DEPARTMENT OF VETERANS AFFAIRS

VETERANS BENEFIT ADMINISTRATION

NASHVILLE REGIONAL OFFICE

(Agency)

 

and

 

AMERICAN FEDERATION

OF GOVERNMENT EMPLOYEES

LOCAL 2470

(Union)

 

0‑AR‑5388

 

_____

 

DECISION

 

September 9, 2019

 

_____

 

Before the Authority:  Colleen Duffy Kiko, Chairman, and Ernest DuBester and James T. Abbott, Members

(Member Abbott concurring;

Member DuBester dissenting)

 

  1.         Statement of the Case

 

In this case, we find the Privacy Act[1] was not violated by the Agency’s action of handing unredacted copies of performance evaluations to its in-house counsel, and so, there was no violation of the parties’ agreement.  Arbitrator Ed W. Bankston found that the Agency violated the Privacy Act and ordered the Agency to pay penalties as a result.  We vacate the award.[2]

 

  1. Background and Arbitrator’s Award

 

The relevant facts in this case are not complicated, nor are they disputed.

 

On June 22, 2016, the Union filed a grievance alleging that the Agency had not properly communicated all performance standards to bargaining‑unit employees within thirty days of the beginning of the performance year (performance year 2016).[3]  While the parties were preparing to arbitrate that dispute, an attorney from the Agency’s Office of the General Counsel (OGC) requested and obtained from the Agency’s human resources office the unredacted performance standards and appraisals of the Union representatives who were handling the performance‑standards grievance and who the attorney believed might need to testify at the arbitration hearing on that grievance.  The OGC attorney thought that the representatives’ acknowledged receipt of those standards might show that the grievance was untimely or estopped.  The arbitration hearing on the performance‑standards grievance occurred on July 17, 2017.[4]

 

Promptly after that arbitration hearing, the Union filed the grievance at issue here.  The Union alleged that the release of the unredacted                    2016 performance appraisals of the Union representatives to the Agency’s attorney, without their consent, was a violation of the Privacy Act.[5]  The parties could not agree on a resolution, and the Union invoked arbitration.

◆ Dataset:
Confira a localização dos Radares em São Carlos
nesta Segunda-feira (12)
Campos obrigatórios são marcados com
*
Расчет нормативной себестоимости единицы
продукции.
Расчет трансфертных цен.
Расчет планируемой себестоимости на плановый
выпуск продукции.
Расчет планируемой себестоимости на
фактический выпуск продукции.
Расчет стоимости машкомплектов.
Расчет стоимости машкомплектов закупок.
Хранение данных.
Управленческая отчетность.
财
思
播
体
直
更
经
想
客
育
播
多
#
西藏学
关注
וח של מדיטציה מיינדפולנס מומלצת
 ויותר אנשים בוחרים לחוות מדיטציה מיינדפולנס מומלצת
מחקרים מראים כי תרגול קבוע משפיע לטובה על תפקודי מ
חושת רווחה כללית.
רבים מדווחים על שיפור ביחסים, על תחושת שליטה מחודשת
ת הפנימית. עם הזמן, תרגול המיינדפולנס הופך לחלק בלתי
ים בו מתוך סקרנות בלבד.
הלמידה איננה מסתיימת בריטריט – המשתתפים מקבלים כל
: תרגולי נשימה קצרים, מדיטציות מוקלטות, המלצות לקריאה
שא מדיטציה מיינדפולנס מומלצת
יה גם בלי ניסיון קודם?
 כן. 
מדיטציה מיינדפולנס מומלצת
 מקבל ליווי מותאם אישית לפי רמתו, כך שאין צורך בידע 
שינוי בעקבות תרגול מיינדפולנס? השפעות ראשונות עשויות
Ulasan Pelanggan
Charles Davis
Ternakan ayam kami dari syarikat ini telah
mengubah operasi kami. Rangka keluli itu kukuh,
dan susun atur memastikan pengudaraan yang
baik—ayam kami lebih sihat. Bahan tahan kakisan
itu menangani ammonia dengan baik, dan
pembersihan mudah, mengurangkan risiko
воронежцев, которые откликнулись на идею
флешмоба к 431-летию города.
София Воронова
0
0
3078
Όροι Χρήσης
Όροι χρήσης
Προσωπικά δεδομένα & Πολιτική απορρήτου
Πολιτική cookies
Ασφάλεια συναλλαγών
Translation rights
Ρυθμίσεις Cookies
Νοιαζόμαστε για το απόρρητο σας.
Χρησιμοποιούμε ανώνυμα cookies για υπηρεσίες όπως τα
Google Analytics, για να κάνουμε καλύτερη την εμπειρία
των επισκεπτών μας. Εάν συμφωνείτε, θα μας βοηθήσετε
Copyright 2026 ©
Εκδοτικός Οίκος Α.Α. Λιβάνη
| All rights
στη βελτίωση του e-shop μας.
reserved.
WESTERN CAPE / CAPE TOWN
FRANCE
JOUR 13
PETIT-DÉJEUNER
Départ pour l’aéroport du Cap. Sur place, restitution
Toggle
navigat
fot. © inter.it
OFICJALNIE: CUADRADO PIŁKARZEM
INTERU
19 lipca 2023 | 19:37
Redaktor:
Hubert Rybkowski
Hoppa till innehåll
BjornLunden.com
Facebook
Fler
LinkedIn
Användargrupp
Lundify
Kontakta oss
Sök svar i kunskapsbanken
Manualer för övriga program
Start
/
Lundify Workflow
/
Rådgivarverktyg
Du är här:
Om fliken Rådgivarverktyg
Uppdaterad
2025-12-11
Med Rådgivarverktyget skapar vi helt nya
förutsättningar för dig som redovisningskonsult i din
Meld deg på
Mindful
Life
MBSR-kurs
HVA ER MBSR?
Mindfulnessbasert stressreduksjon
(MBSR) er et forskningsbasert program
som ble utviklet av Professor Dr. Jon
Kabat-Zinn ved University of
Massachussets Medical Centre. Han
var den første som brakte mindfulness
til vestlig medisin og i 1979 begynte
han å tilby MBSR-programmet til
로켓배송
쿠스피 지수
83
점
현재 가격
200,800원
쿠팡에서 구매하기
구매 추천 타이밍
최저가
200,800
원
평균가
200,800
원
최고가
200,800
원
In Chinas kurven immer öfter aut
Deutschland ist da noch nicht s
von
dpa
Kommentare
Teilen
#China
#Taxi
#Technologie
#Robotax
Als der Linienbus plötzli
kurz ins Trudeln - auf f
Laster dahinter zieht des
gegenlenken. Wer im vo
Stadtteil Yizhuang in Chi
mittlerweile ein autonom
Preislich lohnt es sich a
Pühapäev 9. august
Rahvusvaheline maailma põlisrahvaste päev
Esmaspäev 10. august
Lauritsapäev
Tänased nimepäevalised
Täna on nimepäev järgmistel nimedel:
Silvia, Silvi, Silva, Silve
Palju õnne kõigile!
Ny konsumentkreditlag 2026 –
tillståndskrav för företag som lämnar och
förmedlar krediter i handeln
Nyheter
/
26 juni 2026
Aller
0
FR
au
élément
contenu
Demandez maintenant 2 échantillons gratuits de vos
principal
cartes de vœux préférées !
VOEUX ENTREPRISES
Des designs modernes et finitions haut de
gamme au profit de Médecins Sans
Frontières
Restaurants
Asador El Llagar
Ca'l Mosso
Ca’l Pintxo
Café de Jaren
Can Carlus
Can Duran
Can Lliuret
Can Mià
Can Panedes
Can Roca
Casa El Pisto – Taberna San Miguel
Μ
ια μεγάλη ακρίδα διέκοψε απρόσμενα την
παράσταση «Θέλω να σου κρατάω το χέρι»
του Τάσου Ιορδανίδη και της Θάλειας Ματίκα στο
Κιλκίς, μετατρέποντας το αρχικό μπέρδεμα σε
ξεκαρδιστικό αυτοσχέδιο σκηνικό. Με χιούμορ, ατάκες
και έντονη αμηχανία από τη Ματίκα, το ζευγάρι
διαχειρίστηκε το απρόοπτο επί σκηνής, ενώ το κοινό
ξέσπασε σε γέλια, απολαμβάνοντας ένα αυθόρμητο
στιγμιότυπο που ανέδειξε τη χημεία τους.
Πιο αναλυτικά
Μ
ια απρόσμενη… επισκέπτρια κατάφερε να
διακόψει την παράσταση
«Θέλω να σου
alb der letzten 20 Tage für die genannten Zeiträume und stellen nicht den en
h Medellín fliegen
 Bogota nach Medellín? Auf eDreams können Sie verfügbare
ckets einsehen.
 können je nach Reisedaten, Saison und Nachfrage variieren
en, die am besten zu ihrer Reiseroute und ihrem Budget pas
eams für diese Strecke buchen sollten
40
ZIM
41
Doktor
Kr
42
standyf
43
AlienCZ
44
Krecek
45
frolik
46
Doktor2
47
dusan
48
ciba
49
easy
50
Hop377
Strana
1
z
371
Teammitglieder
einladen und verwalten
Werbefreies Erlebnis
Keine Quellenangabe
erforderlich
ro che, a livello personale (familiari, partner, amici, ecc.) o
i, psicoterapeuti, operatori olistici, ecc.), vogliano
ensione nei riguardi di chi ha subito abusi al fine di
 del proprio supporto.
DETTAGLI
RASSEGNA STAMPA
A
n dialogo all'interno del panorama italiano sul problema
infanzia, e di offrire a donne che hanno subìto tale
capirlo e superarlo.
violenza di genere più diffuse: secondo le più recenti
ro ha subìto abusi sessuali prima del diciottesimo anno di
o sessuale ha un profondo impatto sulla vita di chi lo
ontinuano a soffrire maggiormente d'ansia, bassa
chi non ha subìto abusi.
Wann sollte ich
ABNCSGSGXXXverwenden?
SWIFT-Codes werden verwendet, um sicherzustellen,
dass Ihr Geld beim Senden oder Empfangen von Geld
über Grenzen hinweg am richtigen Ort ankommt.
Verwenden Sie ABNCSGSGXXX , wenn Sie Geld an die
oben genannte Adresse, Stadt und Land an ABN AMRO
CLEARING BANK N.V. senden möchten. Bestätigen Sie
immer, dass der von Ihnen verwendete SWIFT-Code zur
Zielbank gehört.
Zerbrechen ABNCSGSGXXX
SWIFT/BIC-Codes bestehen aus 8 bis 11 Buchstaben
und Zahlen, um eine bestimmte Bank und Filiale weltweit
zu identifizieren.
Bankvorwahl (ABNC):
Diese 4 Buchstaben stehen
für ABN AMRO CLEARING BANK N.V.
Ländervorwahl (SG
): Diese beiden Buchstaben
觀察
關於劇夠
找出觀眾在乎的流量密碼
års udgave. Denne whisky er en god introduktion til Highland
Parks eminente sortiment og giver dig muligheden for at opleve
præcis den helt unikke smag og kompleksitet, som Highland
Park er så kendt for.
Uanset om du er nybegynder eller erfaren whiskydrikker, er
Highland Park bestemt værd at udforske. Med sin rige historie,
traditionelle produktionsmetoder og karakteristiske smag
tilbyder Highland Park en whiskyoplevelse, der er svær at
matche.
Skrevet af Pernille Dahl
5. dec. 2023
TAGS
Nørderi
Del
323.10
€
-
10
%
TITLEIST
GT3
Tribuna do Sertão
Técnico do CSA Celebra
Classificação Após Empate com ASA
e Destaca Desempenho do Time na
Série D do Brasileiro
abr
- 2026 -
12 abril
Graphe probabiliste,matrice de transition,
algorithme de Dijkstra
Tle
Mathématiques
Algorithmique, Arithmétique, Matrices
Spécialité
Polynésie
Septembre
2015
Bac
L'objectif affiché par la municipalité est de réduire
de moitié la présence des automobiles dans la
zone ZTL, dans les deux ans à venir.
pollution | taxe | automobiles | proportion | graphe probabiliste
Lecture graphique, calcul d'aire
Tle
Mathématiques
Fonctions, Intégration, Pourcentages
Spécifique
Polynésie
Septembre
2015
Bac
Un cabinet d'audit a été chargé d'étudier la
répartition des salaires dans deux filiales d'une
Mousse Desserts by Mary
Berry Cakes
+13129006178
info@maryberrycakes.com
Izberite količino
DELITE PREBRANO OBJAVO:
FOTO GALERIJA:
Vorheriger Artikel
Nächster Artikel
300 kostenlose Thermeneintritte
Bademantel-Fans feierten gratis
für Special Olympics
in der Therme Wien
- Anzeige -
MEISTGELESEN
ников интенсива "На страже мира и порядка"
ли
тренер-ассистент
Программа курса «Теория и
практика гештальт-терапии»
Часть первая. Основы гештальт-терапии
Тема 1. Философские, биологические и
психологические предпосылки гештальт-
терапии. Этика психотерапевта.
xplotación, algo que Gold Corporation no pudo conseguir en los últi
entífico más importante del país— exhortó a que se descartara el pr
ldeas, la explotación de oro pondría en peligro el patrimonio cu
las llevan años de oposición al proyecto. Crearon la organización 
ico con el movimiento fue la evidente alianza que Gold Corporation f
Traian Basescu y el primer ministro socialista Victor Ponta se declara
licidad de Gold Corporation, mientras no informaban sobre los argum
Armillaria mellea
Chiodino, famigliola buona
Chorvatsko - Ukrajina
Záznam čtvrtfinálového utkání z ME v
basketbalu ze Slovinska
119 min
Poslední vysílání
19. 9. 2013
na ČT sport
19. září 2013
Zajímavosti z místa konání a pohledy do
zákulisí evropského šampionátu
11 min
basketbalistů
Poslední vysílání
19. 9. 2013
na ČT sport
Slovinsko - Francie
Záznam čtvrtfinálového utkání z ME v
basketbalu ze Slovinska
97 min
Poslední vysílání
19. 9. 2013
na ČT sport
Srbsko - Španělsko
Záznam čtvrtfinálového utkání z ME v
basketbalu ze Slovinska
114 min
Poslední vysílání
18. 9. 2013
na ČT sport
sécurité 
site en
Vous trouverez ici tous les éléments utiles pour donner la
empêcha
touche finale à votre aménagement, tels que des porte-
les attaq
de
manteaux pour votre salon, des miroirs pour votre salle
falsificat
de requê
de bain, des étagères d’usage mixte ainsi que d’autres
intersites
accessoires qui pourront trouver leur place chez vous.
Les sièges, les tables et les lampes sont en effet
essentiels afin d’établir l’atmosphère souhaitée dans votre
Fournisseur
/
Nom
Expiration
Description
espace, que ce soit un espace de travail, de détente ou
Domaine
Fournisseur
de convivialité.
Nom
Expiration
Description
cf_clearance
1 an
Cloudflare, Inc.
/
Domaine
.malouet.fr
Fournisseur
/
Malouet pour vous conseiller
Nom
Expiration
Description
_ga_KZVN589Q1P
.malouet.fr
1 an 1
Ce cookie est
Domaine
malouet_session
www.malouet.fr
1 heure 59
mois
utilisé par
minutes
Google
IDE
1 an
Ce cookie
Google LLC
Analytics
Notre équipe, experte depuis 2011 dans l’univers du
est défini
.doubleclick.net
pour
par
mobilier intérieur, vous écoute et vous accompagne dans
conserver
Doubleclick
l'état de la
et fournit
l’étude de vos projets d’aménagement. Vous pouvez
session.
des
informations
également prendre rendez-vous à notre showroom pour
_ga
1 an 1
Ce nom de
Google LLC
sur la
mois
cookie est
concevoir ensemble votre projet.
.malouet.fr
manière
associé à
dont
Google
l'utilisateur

◆ What needs to be done:
Answer these questions from the Authority decision above.
1. On what date was the decision issued?
2. Which arbitrator found that the Agency violated the Privacy Act?
3. On what date did the arbitration hearing on the performance-standards grievance take place?

◆ Solution to this task:
1. September 9, 2019
2. Ed W. Bankston
3. July 17, 2017